WORK INSTRUCTIONS:
Once you reach the line containing "right shoulder: (322, 115, 0)", reproduce it and every later line exactly, through the end of the data.

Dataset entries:
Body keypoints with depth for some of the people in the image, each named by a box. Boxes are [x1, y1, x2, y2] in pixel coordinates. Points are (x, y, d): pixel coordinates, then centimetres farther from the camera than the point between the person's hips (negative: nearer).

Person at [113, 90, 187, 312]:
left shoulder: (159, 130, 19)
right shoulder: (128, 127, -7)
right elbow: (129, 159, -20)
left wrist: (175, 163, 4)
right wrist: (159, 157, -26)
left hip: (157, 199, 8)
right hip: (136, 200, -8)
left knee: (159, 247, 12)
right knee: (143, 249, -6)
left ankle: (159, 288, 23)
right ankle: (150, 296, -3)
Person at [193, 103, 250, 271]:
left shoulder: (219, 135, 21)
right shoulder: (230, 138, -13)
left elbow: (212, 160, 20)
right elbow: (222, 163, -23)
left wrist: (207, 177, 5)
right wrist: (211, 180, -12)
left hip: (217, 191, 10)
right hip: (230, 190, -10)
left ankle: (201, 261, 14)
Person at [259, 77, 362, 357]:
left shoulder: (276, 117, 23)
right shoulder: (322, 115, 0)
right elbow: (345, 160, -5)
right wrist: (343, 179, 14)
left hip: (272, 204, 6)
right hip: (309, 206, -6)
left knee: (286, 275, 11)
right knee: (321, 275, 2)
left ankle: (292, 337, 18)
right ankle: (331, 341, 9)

FINISHED EXERCISE:
right shoulder: (322, 115, 0)
right elbow: (345, 160, -5)
right wrist: (343, 179, 14)
left hip: (272, 204, 6)
right hip: (309, 206, -6)
left knee: (286, 275, 11)
right knee: (321, 275, 2)
left ankle: (292, 337, 18)
right ankle: (331, 341, 9)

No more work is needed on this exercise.